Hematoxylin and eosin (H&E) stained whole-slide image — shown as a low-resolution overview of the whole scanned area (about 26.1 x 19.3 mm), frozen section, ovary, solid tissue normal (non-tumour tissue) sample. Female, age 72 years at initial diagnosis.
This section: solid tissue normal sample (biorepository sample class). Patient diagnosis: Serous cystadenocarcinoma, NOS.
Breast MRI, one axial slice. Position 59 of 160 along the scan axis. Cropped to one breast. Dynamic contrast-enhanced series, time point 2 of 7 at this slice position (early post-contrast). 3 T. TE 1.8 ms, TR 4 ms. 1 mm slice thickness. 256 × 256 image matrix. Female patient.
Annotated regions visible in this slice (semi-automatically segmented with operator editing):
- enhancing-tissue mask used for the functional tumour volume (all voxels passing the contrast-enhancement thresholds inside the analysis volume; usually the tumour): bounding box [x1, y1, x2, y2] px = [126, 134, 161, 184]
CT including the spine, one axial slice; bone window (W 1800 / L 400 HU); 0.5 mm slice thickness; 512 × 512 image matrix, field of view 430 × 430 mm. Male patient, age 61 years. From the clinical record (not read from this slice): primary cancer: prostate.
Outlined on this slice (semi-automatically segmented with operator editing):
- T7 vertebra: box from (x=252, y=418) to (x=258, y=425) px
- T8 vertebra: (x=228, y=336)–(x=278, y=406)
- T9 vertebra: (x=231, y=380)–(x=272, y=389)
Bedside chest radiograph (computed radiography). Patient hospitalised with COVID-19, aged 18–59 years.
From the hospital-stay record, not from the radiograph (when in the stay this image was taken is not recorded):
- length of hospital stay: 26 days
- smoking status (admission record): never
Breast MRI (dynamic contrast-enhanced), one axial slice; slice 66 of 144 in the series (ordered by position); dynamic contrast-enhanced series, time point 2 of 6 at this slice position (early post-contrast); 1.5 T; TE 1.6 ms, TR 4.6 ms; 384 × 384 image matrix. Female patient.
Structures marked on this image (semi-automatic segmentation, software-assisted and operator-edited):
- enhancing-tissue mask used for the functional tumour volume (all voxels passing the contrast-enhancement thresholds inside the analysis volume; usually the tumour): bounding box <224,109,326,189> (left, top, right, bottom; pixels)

■ EXERCISE GOAL ■
Reproduce word for word only the first line of the listing above and each line after it through the line with "CT including the".

■ ANSWER SPACE ■
Hematoxylin and eosin (H&E) stained whole-slide image — shown as a low-resolution overview of the whole scanned area (about 26.1 x 19.3 mm), frozen section, ovary, solid tissue normal (non-tumour tissue) sample. Female, age 72 years at initial diagnosis.
This section: solid tissue normal sample (biorepository sample class). Patient diagnosis: Serous cystadenocarcinoma, NOS.
Breast MRI, one axial slice. Position 59 of 160 along the scan axis. Cropped to one breast. Dynamic contrast-enhanced series, time point 2 of 7 at this slice position (early post-contrast). 3 T. TE 1.8 ms, TR 4 ms. 1 mm slice thickness. 256 × 256 image matrix. Female patient.
Annotated regions visible in this slice (semi-automatically segmented with operator editing):
- enhancing-tissue mask used for the functional tumour volume (all voxels passing the contrast-enhancement thresholds inside the analysis volume; usually the tumour): bounding box [x1, y1, x2, y2] px = [126, 134, 161, 184]
CT including the spine, one axial slice; bone window (W 1800 / L 400 HU); 0.5 mm slice thickness; 512 × 512 image matrix, field of view 430 × 430 mm. Male patient, age 61 years. From the clinical record (not read from this slice): primary cancer: prostate.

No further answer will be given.